Fassungslos und traurig sitzt ein Bewohner im zerstörten Dorf Baltschieder Keystone

Die Bewohnerinnen und Bewohner des Dorfes Gondo können in ihre Wohnungen zurückkehren, sofern diese intakt geblieben sind, sagt der Kantonsgeologe.
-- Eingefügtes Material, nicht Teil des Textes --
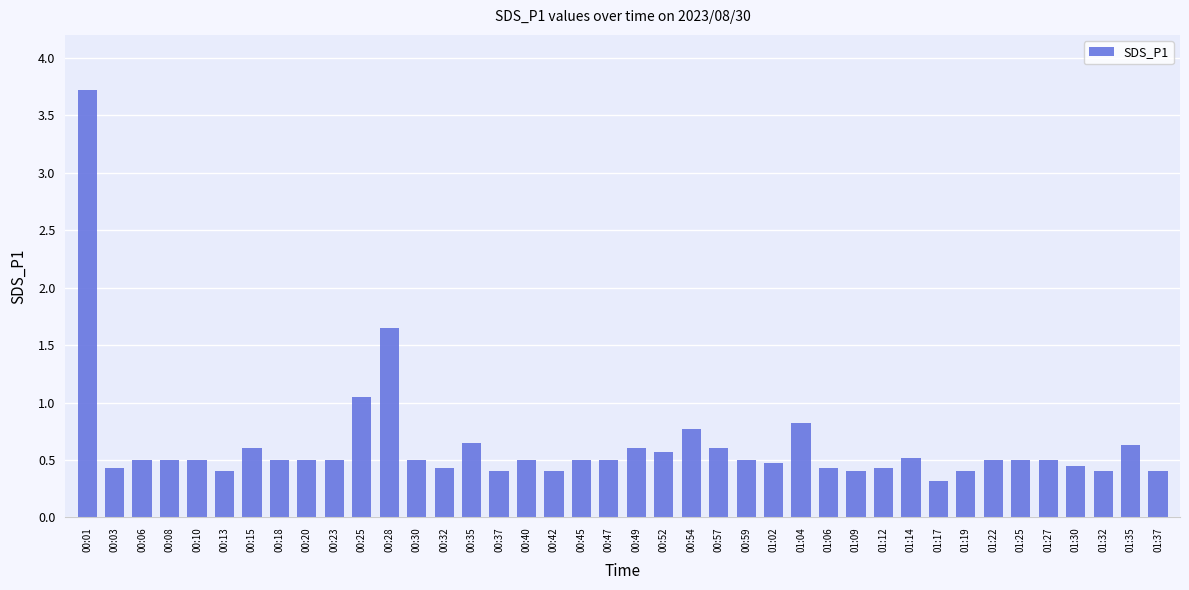

Is it true that the value at 01:37 is 0.4?

True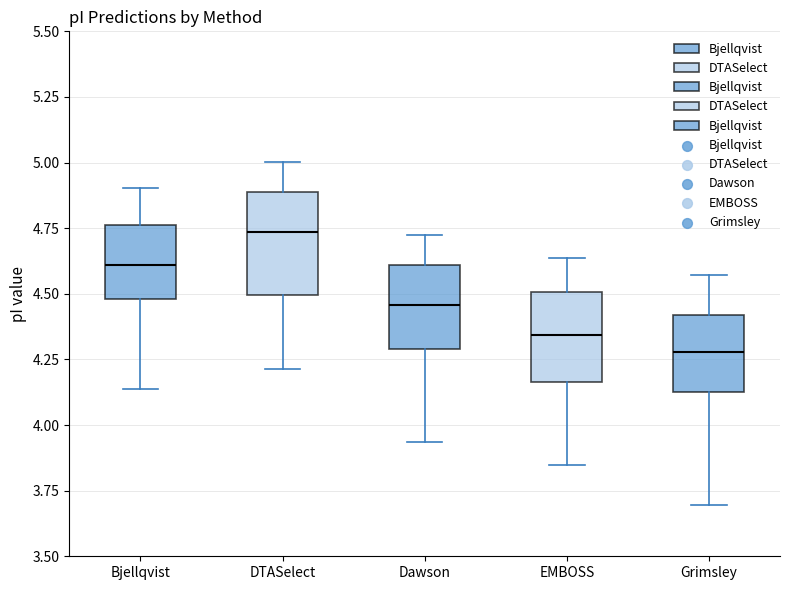

Reading left to right, read every box against the y-axis: the position of its median line, the range the box covers, and the ends of its whiskers. The values are not printed on the chart, so give them approximately, as read against the axis.

Bjellqvist: median 4.60, box 4.50 to 4.75, whiskers 4.15 to 4.90
DTASelect: median 4.75, box 4.50 to 4.90, whiskers 4.20 to 5.00
Dawson: median 4.45, box 4.30 to 4.60, whiskers 3.95 to 4.70
EMBOSS: median 4.35, box 4.15 to 4.50, whiskers 3.85 to 4.65
Grimsley: median 4.30, box 4.15 to 4.40, whiskers 3.70 to 4.55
Doch jetzt müssen noch die Behörden entscheiden.

Dieser Inhalt wurde am 20. Oktober 2000 - 22:30 publiziert

Nach eingehenden Analysen gab der Kantonsgeologe Jean-Daniel Rouiller am Freitagabend (20.10.) grünes Licht für die Rückkehr der Menschen aus Gondo und Baltschieder. Sie können in ihre Häuser zurückkehren, sofern diese nicht zerstört sind. Es ist jetzt an den Verantwortlichen der Gemeinde, über die Rückkehr zu entscheiden.

Rettungsmannschaften haben in den Trümmern ein weiteres Todesopfer geborgen. Damit erhöht sich die Zahl der Toten in Gondo auf zehn, vermisst werden noch drei Personen.

Schule gefunden - Tessin entspannt

Eine Lösung wurde für die Schulkinder aus Gondo gefunden: Bis Ende Jahr werden sie in Brig und Simplon-Dorf zur Schule gehen. In einer Gesamtschulklasse in Brig wird sie ihr eigener Lehrer unterrichten. Zum Schulbeginn am nächsten Montag wird auch ein Psychologe da sein.

Im Tessin ging derweil der Wasserstand des Langensees weiter zurück. Noch immer sind 150 Zivilschützer im Einsatz. Die 1'400 Evakuierten können voraussichtlich am Sonntag in ihre Wohnungen zurückkehren.